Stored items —
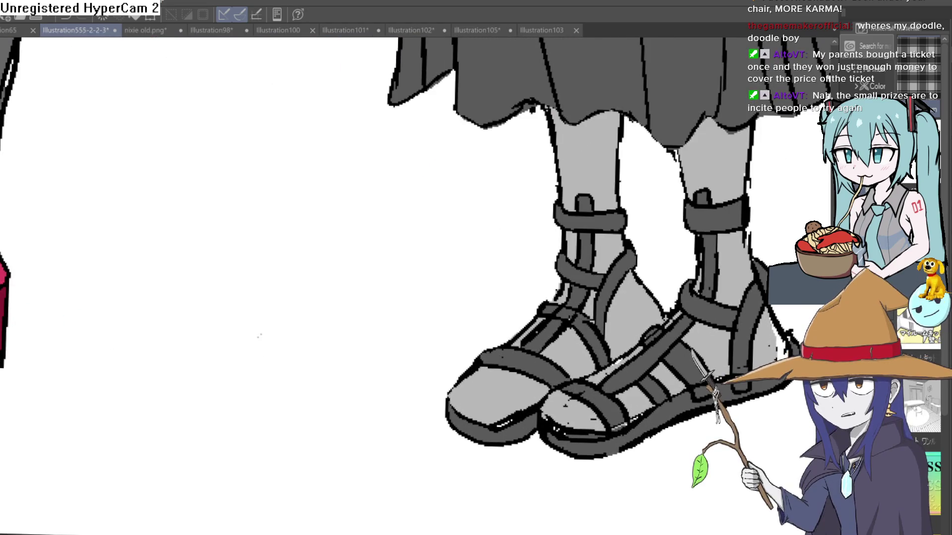
{"action": "left_click_drag", "start_coordinate": [639, 452], "coordinate": [485, 431]}
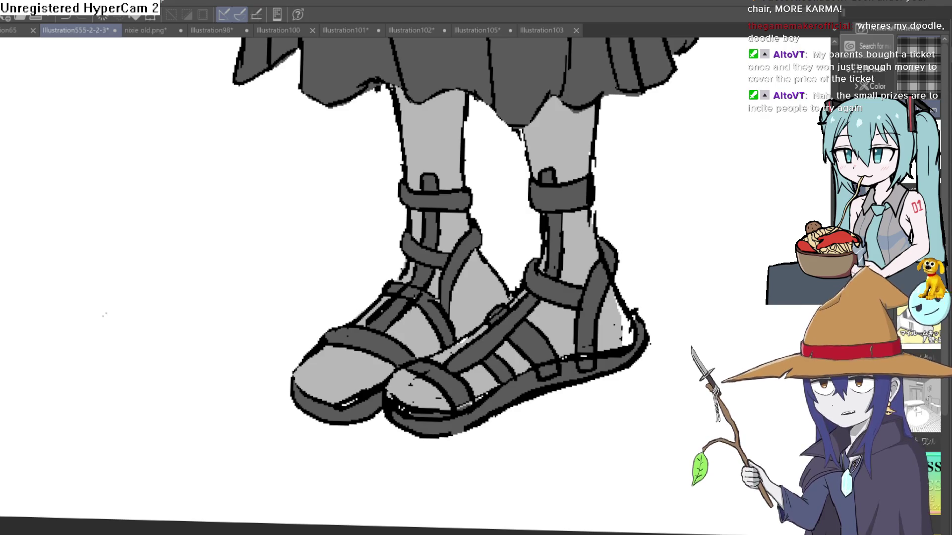
{"action": "left_click_drag", "start_coordinate": [729, 407], "coordinate": [698, 379]}
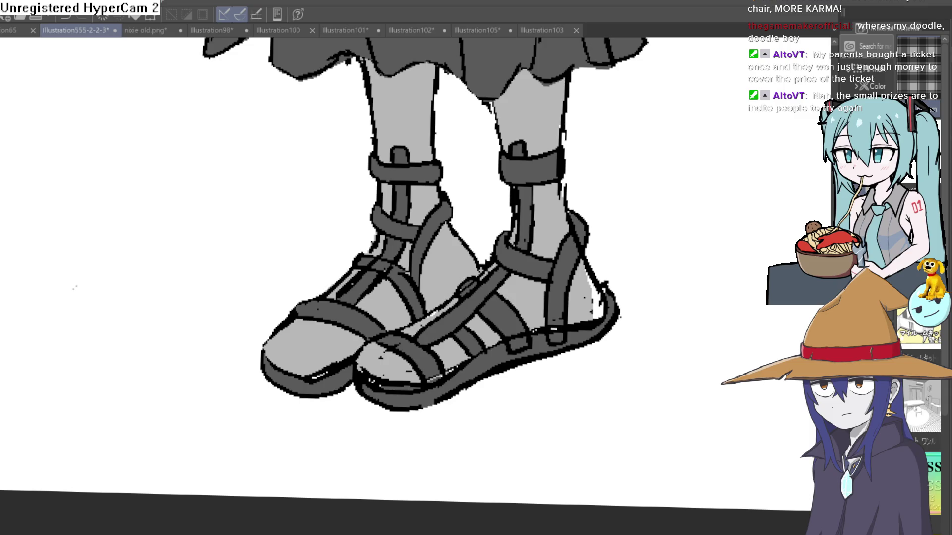
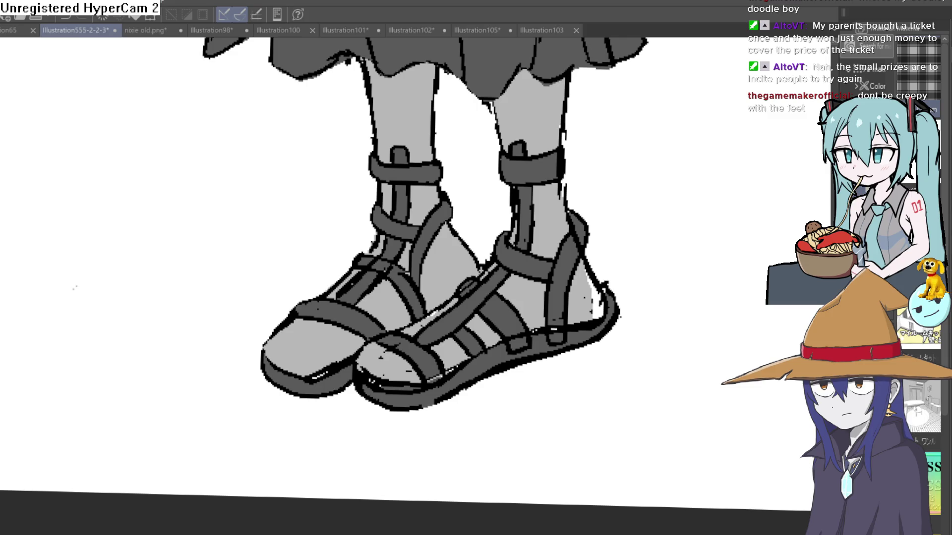
Step: Check the feet under Raven's sandals, then try and undo a peach fill on the right leg
{"action": "key", "text": "ctrl+z"}
{"action": "key", "text": "ctrl+y"}
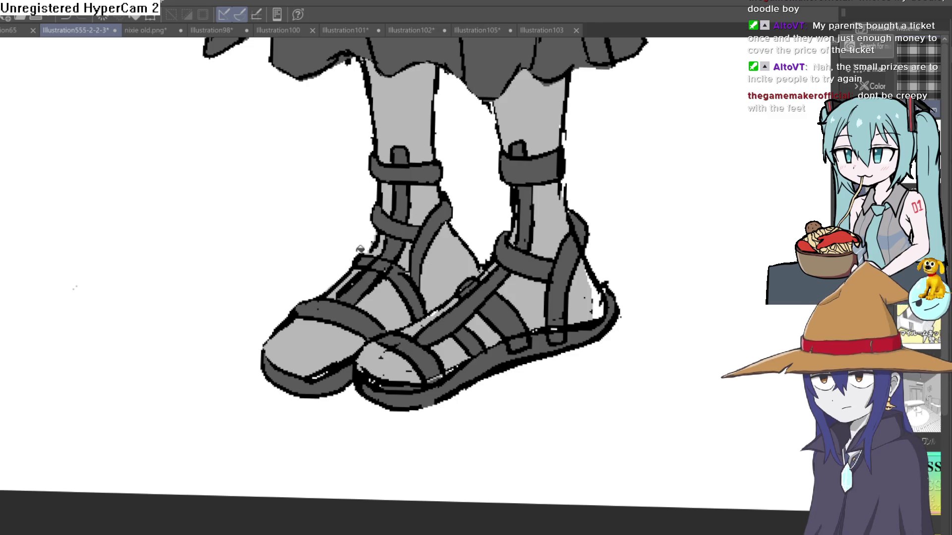
{"action": "left_click", "coordinate": [525, 298]}
{"action": "left_click", "coordinate": [548, 221]}
{"action": "key", "text": "ctrl+z"}
{"action": "key", "text": "ctrl+z"}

Task item — Please copy the data shown above precisely, leaving the images out.

Result —
{"action": "left_click_drag", "start_coordinate": [639, 452], "coordinate": [485, 431]}
{"action": "left_click_drag", "start_coordinate": [729, 407], "coordinate": [698, 379]}
Step: Check the feet under Raven's sandals, then try and undo a peach fill on the right leg
{"action": "key", "text": "ctrl+z"}
{"action": "key", "text": "ctrl+y"}
{"action": "left_click", "coordinate": [525, 298]}
{"action": "left_click", "coordinate": [548, 221]}
{"action": "key", "text": "ctrl+z"}
{"action": "key", "text": "ctrl+z"}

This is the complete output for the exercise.